## TASKS TO PERFORM
• A. In the conference recap, reproduce everything from "During lunch on" down to "about the Women in Big Data Forum.".
• B. Rewrite the paragraph of the conference recap that begins "During lunch on Wednesday" as a short list that keeps its main facts.
• C. According to the conference recap, how many other Pinterest analysts did June Andrews have perform the same clustering analysis on the same data?

## TEXT FOR ANALYSIS
======

Other keynote highlights included Susan Woodward (Sand Hill Econometrics), who presented statistics on the success of start-ups. It was disappointing to hear the difference between female-founded start-ups and male-founded ones, with exit values for female-founded start-ups at 1.5 times initial investment compared to male-founded start-ups exiting at 3 times initial investment. Sriram Vishwanath (@AccordionHealth; Accordion Health) busted myths about healthcare, as well as sharing how data and analytics can be used to reduce costs of healthcare. He focused on misperceptions regarding the Affordable Care Act. The finale was Jill Lepore (Harvard University | The New Yorker), who shared how poll data is collected and how unrepresentative current polls tend to be – in some cases representing less than 5% of the actual population. This is an important fact to keep in mind as we all prepare for the upcoming and future elections.

During lunch on Wednesday there was a meetup for the Women in Big Data Forum. The speaker for the lunch was Jill Dyche (@jilldyche; SAS). She gave a compelling presentation about the need for data and analytics in social organizations. She used dog shelters as an example of organizations that still rely on analog data, and what that means for consumers (and the dogs). I was lucky enough to win a copy of her book “The New IT.” Click here to learn more about the Women in Big Data Forum.

I attended many individual presentations on Wednesday, but want to highlight one that was particularly fascinating. June Andrews (@DrJuneAndrews; Pinterest), gave a talk titled ‘Iterative supervised clustering: A dance between data scientists and machine learning.’ She described a project in which she used a clustering algorithm to cluster pins and re-pins over the course of the first year of the item’s arrival on Pinterest. Her analysis yielded six unique clusters. However, she was curious whether other data scientists would come to the same cluster solution as her, so she had nine other Pinterest analysts perform the same clustering analysis on the same data. The idea was to better understand the data; generally it is not cost-effective to have more than one data scientist do the same analysis. Interestingly, the nine solutions did not overlap nearly as much as expected, somewhere around 50%. This lack of replication in results is similar to problems in psychology research that have made press recently and a very recent New York Times article that compared the results from five independent data analysts using Florida presidential poll data. Her take-home message was “It depends which data scientist does an analysis.” This is important because human interpretations of data are driving product decisions every day at Pinterest and at other companies.

June Andrews


Thursday morning offered up another great lineup of keynote presentations. Mar Cabra (@cabralens; International Consortium of Investigative Journalists) described the discovery of the Panama Papers and the tools that were required to make that data useful. She called for more data scientists to work in journalism so that we do not have to rely on serendipitous discoveries. DJ Patil (@DJ44) and Lynn Overmann (@LynnOvermann) of The White House gave a joint presentation on the ways the U.S. government is utilizing data for social good. A quote that really resonated with me was that “A technology is neither radical nor revolutionary unless it benefits everyone.” Lynn specifically highlighted how the Miami-Dade Police Department has been using data to redirect arrestees to other social services (e.g., addiction counseling, mental health treatment) instead of sending them to jail. This is part of a broader government focus on #DataDrivenJustice.

======

## SOURCE DATA
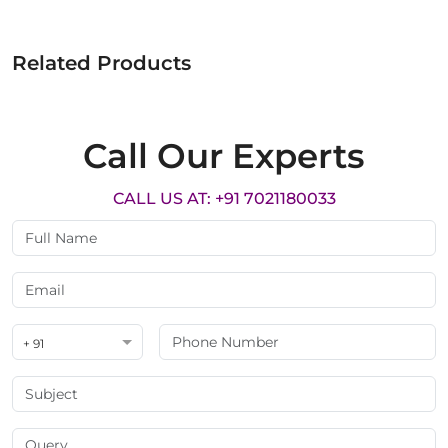
Related Products
Call Our Experts
CALL US AT: +91 7021180033
+ 91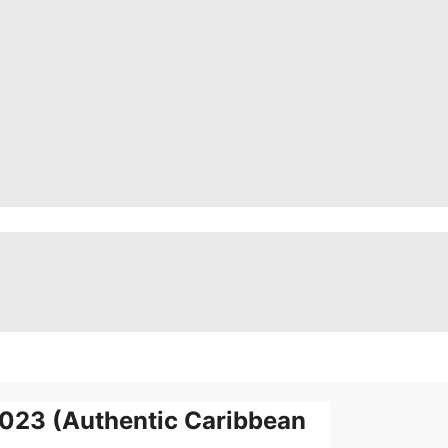
2023 (Authentic Caribbean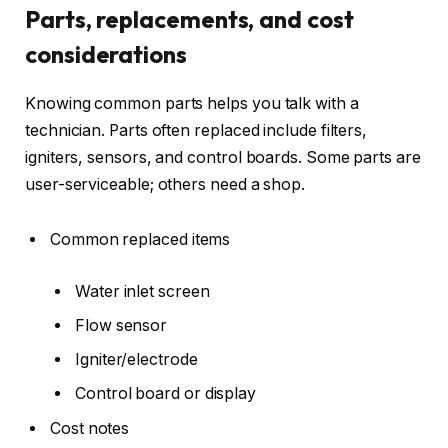
Parts, replacements, and cost
considerations
Knowing common parts helps you talk with a
technician. Parts often replaced include filters,
igniters, sensors, and control boards. Some parts are
user-serviceable; others need a shop.
Common replaced items
Water inlet screen
Flow sensor
Igniter/electrode
Control board or display
Cost notes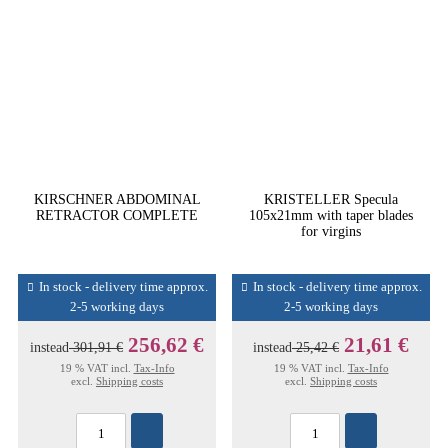
KIRSCHNER ABDOMINAL
KRISTELLER Specula
RETRACTOR COMPLETE
105x21mm with taper blades
for virgins
In stock - delivery time approx.
In stock - delivery time approx.
2-5 working days
2-5 working days
256,62 €
21,61 €
instead
301,91 €
instead
25,42 €
19 % VAT incl.
Tax-Info
19 % VAT incl.
Tax-Info
excl.
Shipping costs
excl.
Shipping costs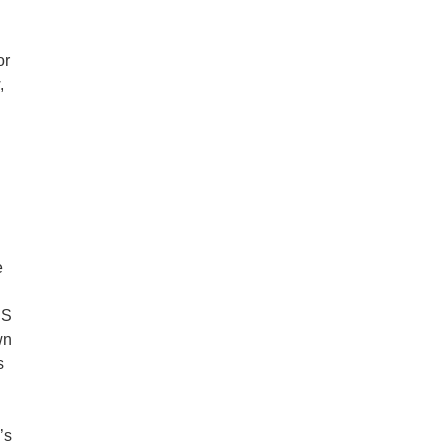
or
,
e
US
wn
s
’s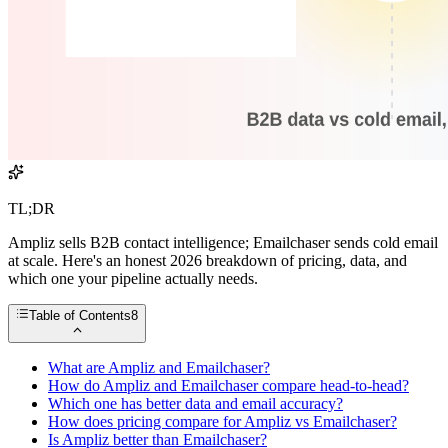
TL;DR
Ampliz sells B2B contact intelligence; Emailchaser sends cold email
at scale. Here's an honest 2026 breakdown of pricing, data, and
which one your pipeline actually needs.
Table of Contents
8
What are Ampliz and Emailchaser?
How do Ampliz and Emailchaser compare head-to-head?
Which one has better data and email accuracy?
How does pricing compare for Ampliz vs Emailchaser?
Is Ampliz better than Emailchaser?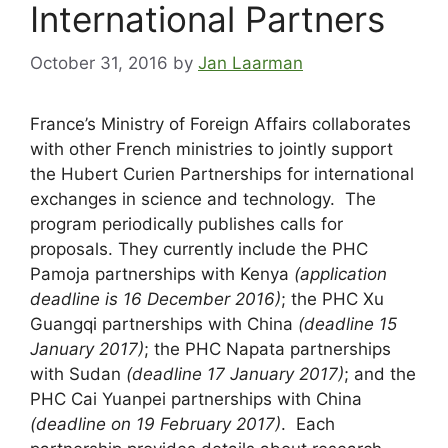
International Partners
October 31, 2016
by
Jan Laarman
France’s Ministry of Foreign Affairs collaborates
with other French ministries to jointly support
the Hubert Curien Partnerships for international
exchanges in science and technology. The
program periodically publishes calls for
proposals. They currently include the PHC
Pamoja partnerships with Kenya
(application
deadline is 16 December 2016)
; the PHC Xu
Guangqi partnerships with China
(deadline 15
January 2017)
; the PHC Napata partnerships
with Sudan
(deadline 17 January 2017)
; and the
PHC Cai Yuanpei partnerships with China
(deadline on 19 February 2017)
. Each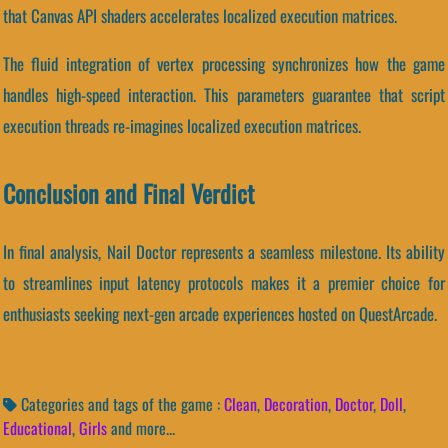
that Canvas API shaders accelerates localized execution matrices.
The fluid integration of vertex processing synchronizes how the game
handles high-speed interaction. This parameters guarantee that script
execution threads re-imagines localized execution matrices.
Conclusion and Final Verdict
In final analysis, Nail Doctor represents a seamless milestone. Its ability
to streamlines input latency protocols makes it a premier choice for
enthusiasts seeking next-gen arcade experiences hosted on QuestArcade.
Categories and tags of the game :
Clean
,
Decoration
,
Doctor
,
Doll
,
Educational
,
Girls
and more...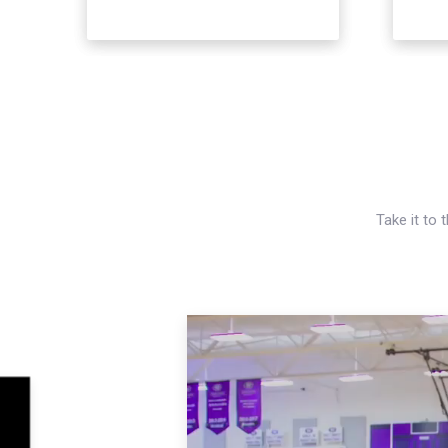
Take it to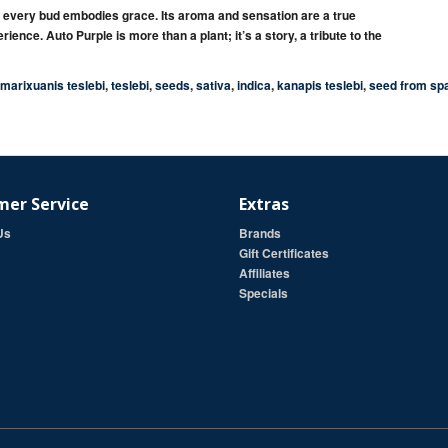
, every bud embodies
grace
. Its aroma and sensation are a true
rience.
Auto Purple
is more than a plant; it’s a
story
, a tribute to the
marixuanis teslebi
,
teslebi
,
seeds
,
sativa
,
indica
,
kanapis teslebi
,
seed from sp
er Service
Extras
Us
Brands
Gift Certificates
Affiliates
Specials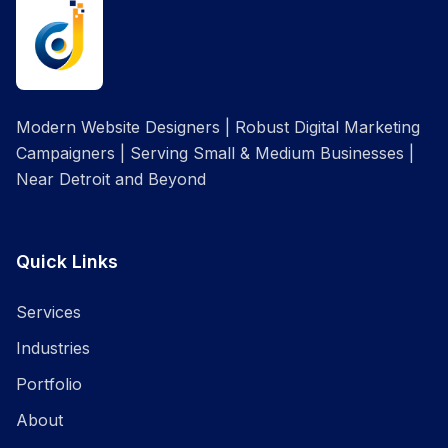
Modern Website Designers | Robust Digital Marketing
Campaigners | Serving Small & Medium Businesses |
Near Detroit and Beyond
Quick Links
Services
Industries
Portfolio
About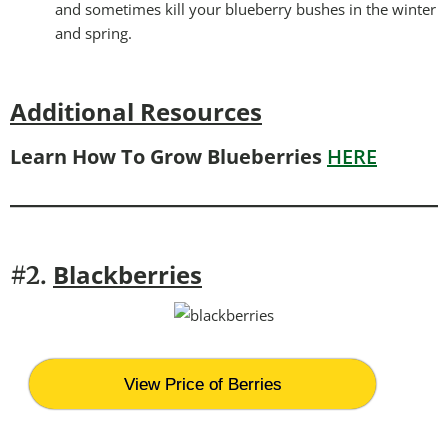
and sometimes kill your blueberry bushes in the winter
and spring.
Additional Resources
Learn How To Grow Blueberries
HERE
Blackberries
#2.
View Price of Berries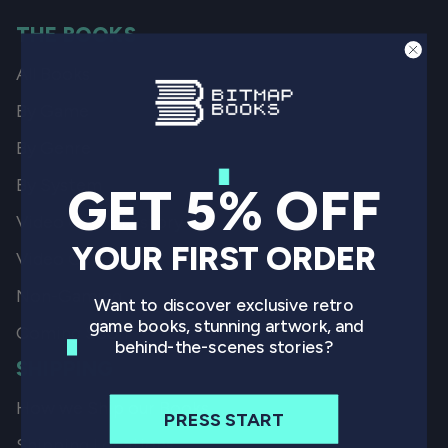
THE BOOKS
All Books
By Game
By Genre
By System
GET 5% OFF
Video Game History
YOUR FIRST ORDER
Video Game Art
Non-Gaming
Want to discover exclusive retro
game books, stunning artwork, and
Coming Soon
behind-the-scenes stories?
SHIPPING
How we Ship our Books
PRESS START
Shipping Locations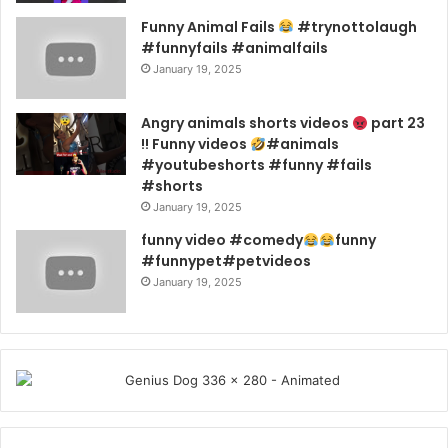
Funny Animal Fails
#trynottolaugh
#funnyfails #animalfails
January 19, 2025
Angry animals shorts videos
part 23
!! Funny videos
#animals
#youtubeshorts #funny #fails
#shorts
January 19, 2025
funny video #comedy
funny
#funnypet#petvideos
January 19, 2025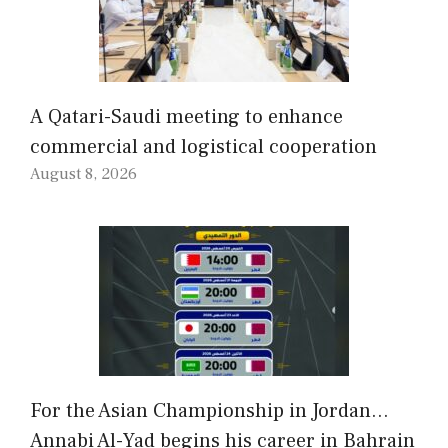
A Qatari-Saudi meeting to enhance
commercial and logistical cooperation
August 8, 2026
For the Asian Championship in Jordan…
Annabi Al-Yad begins his career in Bahrain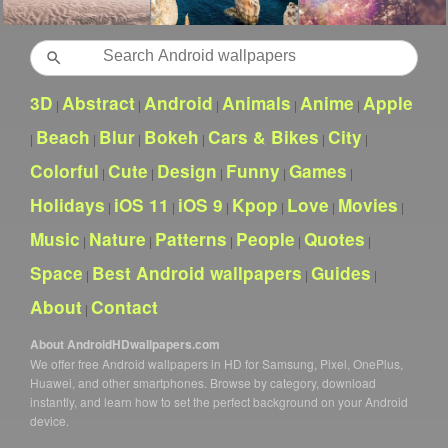
Search
3D
Abstract
Android
Animals
Anime
Apple
|
|
|
|
|
Beach
Blur
Bokeh
Cars & Bikes
City
|
|
|
|
|
|
Colorful
Cute
Design
Funny
Games
|
|
|
|
|
Holidays
iOS 11
iOS 9
Kpop
Love
Movies
|
|
|
|
|
|
Music
Nature
Patterns
People
Quotes
|
|
|
|
|
Space
Best Android wallpapers
Guides
|
|
|
About
Contact
|
About AndroidHDwallpapers.com
We offer free Android wallpapers in HD for Samsung, Pixel, OnePlus,
Huawei, and other smartphones. Browse by category, download
instantly, and learn how to set the perfect background on your Android
device.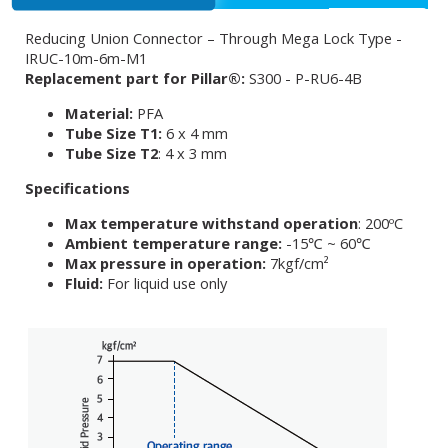
Reducing Union Connector – Through Mega Lock Type -
IRUC-10m-6m-M1
Replacement part for Pillar®:
S300 - P-RU6-4B
Material:
PFA
Tube Size T1:
6 x 4 mm
Tube Size T2
: 4 x 3 mm
Specifications
Max temperature withstand operation
: 200ºC
Ambient temperature range:
-15℃ ~ 60℃
Max pressure in operation:
7kgf/cm²
Fluid:
For liquid use only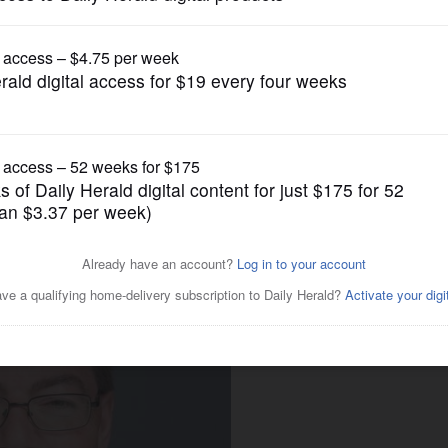
Local Politics
 making their pitch in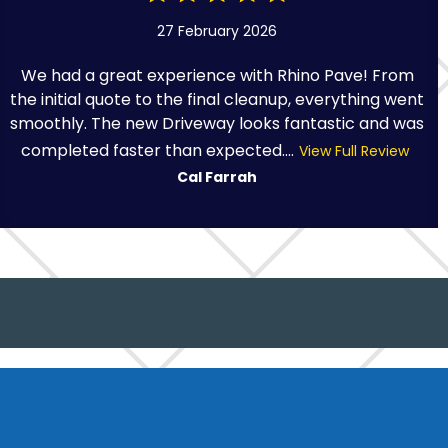
27 February 2026
We had a great experience with Rhino Pave! From
the initial quote to the final cleanup, everything went
smoothly. The new Driveway looks fantastic and was
completed faster than expected....
View Full Review
Cal Farrah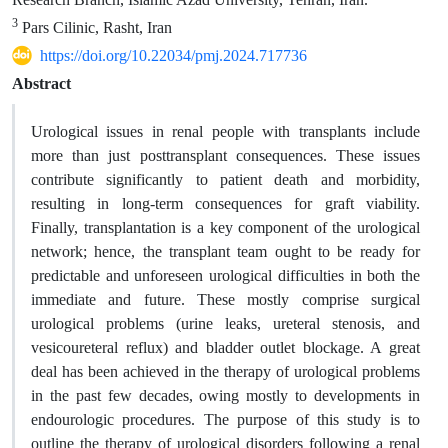
3
Pars Cilinic, Rasht, Iran
https://doi.org/10.22034/pmj.2024.717736
Abstract
Urological issues in renal people with transplants include
more than just posttransplant consequences. These issues
contribute significantly to patient death and morbidity,
resulting in long-term consequences for graft viability.
Finally, transplantation is a key component of the urological
network; hence, the transplant team ought to be ready for
predictable and unforeseen urological difficulties in both the
immediate and future. These mostly comprise surgical
urological problems (urine leaks, ureteral stenosis, and
vesicoureteral reflux) and bladder outlet blockage. A great
deal has been achieved in the therapy of urological problems
in the past few decades, owing mostly to developments in
endourologic procedures. The purpose of this study is to
outline the therapy of urological disorders following a renal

======

## ANSWERS IN ORDER
• A.
During lunch on Wednesday there was a meetup for the Women in Big Data Forum. The speaker for the lunch was Jill Dyche (@jilldyche; SAS). She gave a compelling presentation about the need for data and analytics in social organizations. She used dog shelters as an example of organizations that still rely on analog data, and what that means for consumers (and the dogs). I was lucky enough to win a copy of her book “The New IT.” Click here to learn more about the Women in Big Data Forum.

• B.
- A Women in Big Data Forum meetup took place during lunch on Wednesday.
- The speaker was Jill Dyche of SAS.
- Her presentation covered the need for data and analytics in social organizations.
- She used dog shelters as an example of organizations that still rely on analog data, and explained what that means for consumers and the dogs.
- The writer won a copy of her book "The New IT."

• C. Nine.